Automating rule-based repetitive processes has simplified various tasks across operations. Leveraging AI and Machine Learning in reality have shown various benefits such as simplifying repetitive tasks and streamlining data management, identifying customer preferences & creating suggestions, deriving insights & using them for advertising campaigns. Lastly, using chatbots to provide 24/7 customer services and support.
Virtual Reality (VR) is software through which prospective buyers, renters, and investors are provided a virtual property tour alleviating the need to visit the actual property. It provides a 360-degree view of the property and opens the market to more buyers and is also a cost-efficient method to check and select properties.
Drones help view and record external features of the property, providing an outlook to interested clients saving them time and money. Unlike images and brochures, drones provide high-resolution aerial images, providing the actual view of the property. It can help present the entire location and surrounding areas. Drones are also used to deliver materials and even in bricklaying.

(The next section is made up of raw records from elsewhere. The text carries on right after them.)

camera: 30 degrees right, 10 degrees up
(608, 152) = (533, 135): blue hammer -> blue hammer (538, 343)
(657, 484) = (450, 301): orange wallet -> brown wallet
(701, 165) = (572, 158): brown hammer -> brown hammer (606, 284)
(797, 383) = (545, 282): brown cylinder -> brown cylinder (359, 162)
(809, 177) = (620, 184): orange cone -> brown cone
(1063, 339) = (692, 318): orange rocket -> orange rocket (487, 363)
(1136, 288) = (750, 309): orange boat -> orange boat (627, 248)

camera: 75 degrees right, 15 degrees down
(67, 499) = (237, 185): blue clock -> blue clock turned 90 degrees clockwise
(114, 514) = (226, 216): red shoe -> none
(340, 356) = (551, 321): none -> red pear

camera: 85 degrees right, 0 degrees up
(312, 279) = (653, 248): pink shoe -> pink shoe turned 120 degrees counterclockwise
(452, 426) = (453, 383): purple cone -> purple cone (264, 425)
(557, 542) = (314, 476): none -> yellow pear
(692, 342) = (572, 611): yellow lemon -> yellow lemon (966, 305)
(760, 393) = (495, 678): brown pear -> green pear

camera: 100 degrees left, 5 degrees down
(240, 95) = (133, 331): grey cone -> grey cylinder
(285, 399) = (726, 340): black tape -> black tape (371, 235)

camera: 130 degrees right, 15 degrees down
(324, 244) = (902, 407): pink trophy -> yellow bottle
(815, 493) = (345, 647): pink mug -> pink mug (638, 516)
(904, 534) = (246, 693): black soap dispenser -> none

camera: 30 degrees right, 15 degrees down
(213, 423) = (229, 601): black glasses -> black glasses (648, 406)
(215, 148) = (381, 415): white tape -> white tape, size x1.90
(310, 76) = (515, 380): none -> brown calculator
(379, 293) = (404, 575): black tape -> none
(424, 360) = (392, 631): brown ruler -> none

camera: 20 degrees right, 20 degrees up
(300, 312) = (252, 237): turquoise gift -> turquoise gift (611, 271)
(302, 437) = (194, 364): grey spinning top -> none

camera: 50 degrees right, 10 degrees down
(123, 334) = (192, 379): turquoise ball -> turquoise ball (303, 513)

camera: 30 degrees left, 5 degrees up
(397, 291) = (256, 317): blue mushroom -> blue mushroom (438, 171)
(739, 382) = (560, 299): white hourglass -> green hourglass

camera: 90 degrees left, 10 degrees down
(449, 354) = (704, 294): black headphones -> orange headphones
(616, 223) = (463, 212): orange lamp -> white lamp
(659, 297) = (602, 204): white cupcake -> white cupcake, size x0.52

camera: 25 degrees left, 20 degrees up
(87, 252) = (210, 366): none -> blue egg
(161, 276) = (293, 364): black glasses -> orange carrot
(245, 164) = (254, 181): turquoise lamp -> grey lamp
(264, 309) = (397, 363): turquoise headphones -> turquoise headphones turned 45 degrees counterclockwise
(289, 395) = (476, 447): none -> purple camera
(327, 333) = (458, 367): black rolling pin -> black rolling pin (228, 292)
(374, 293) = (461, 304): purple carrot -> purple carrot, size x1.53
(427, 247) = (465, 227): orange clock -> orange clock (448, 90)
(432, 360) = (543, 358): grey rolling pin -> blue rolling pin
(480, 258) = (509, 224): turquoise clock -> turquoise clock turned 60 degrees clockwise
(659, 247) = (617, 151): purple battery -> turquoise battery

As per the United Nations, real estate accounts for about 40 percent of the world’s energy consumption and a third of all carbon emissions. As the need for green business models increases, real estate enterprises support and advocate the construction and purchase of greener properties and systems to manage them. Sustainable technologies help realtors provide their customers with the best of properties without exhausting natural resources.
Several industries have been disrupted by SaaS products – which are cloud based solutions allowing users to access relevant data through browsers or apps. In PropTech too, SaaS can play a role in project management, sales and marketing, customer relationship management (CRM), financial transactions and property management.
Blockchain technology is used to store data and acts as a repository of deals and contracts for future reference. It reduces the use of paper and improves transparency, which is one of the main causes of disputes in the real estate industry.
Although in a nascent stage, 3D printing holds promise as it offers speed as a key benefit. Dubai aims to make real estate development more efficient by making every new building 25% 3D-printed by 2030. In India, a start-up built a 3D-printed house recently.
Although the pandemic has had a huge impact on the real estate business, it has also accelerated technology adoption amongst real estate industry leaders and start-ups alike. The emergence and evolution of PropTech are considered a boon at such unprecedented times, as they have helped real estate enterprises thrive during, and post the COVID-19 era. There are various opportunities in reality where technology could be leveraged to provide a better service to the customers and simplify business processes leading to greater impact for all – the enterprises, agents, investors and end consumers.
New emerging technologies such as AI, Machine Learning, Cloud Computing and Blockchain are redefining the way real estate enterprises are functioning today. However, what determines the future of PropTech is in its ability to simplify user experiences while ensuring safety. If PropTech enterprises can deliver this, the marriage between real estate and technology will be a lasting one and continue to shape the future of real estate in years to come.